Habitat for Humanity and Curve Lake First Nation in partnership

 

August 4, 2017

 

BY TERRY GILLIS

 

On Friday, July 28, Habitat for Humanity representatives, Habitat’s Royal Patron, Peter Phillips, First Nation and Government dignitaries, Curve Lake Council and band members as well as key stakeholders and other invited guests filled the Curve Lake Community Centre for a special announcement on the details of the new partnership: Maawandoonan - Coming Together in Partnership- that will result in two new build projects at Nawash.

The Curve Lake project is one of 40 that Habitat for Humanity (Habitat) is currently undertaking through its Indigenous Housing Program.

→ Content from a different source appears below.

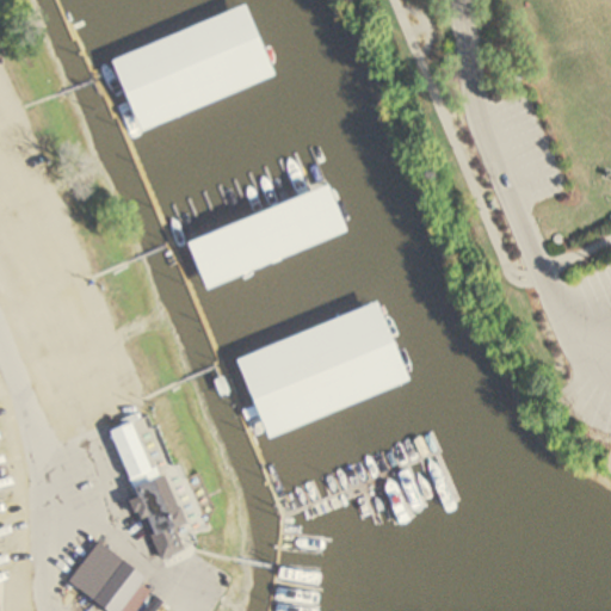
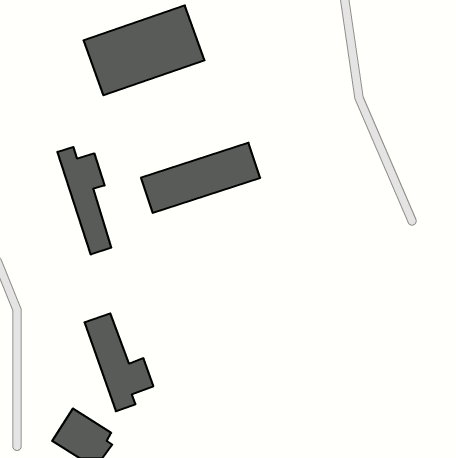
building: none -> [57,147,111,255]
building: [237,303,409,434] -> none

Habitat began its Indigenous Housing Program a decade ago, however, the program has picked up steam in the past two years, with houses being built at Tobique First Nation outside of Fredericton, and Gift Lake Metis Settlement in northern Alberta, in addition to the projects at Nawash, Curve Lake.

Friday’s invited guests were given the opportunity to experience and discover the beautiful and rich history and culture of Curve Lake as well as learn more about the  new partnership between the First Nation community of Curve Lake and Habitat for Humanity Peterborough & Kawartha Region.

Following an opening prayer, a few photo shoots with the Queen’s grandson, Peter Phillips, who is the royal youth build ambassador for the charity, lead into the speeches of a number of  guests.

Chief Williams took the opportunity to talk about the importance of water and the challenges the lack of drinking water poses to the community’s health and to tell the public that they are a “boil water community.”

“We need a future that is bright. We need a future with housing, yes, but we also need the water that is so sacred to us. We need the water for life,” Chief Williams said.

In her closing remarks, Williams said that “we’ll move forward in the collaboration effort for both the Habitat houses and with the community members to address our critical housing needs, and are excited by all the opportunities and the new connections that this relationship has already brought forth. We look forward to the amazing possibilities that will undoubtedly unfold from this partnership.”

Chairman of the Board of Directors for Habitat for Humanity Peterborough and Kawartha Region,  Brian  Kelly thanked Chief Williams and Council and staff for working with them for the past several months. “It has been an amazing process and they have been so supportive.”

Kelly finished his speech on a positive note saying, “we know it is going to be successful. We know these two houses are going to be successful, we hope it’s going to be successful for subsequent houses, and we think this is going to be a model for other First Nations communities.” The approximately two hundred people in attendance gave a loud round of applause.

MPP Maryam Monself, who was at an earlier Habitat event had attendees stand up and be recognized for the work, the efforts and the support they have contributed to the charity, the community, and the country.

MPP Laurie Scott followed Monsef and told guests that being “from the provincial parties and as an Ontario legislator, I think I speak on behalf of all the MPPs that we love Habitat for Humanity. We encourage the community to come together to build homes for those who will not have a home if we don’t help them.”

MP Adam Vaughan of Spadina-Fort York and Parliamentary Secretary to the Minister of Families, Children and Social Development (Housing and Urban Affairs) arrived late but spoke eloquently of the purpose of a house and the healing of community.

Two homes will be built on two lots provided by Curve Lake First Nation. Construction is expected to start in the fall and Habitat is now accepting applications from low-income, Indigenous families. More than 100 local youth are expected to take part in the build, alongside Habitat volunteers and Curve Lake community members.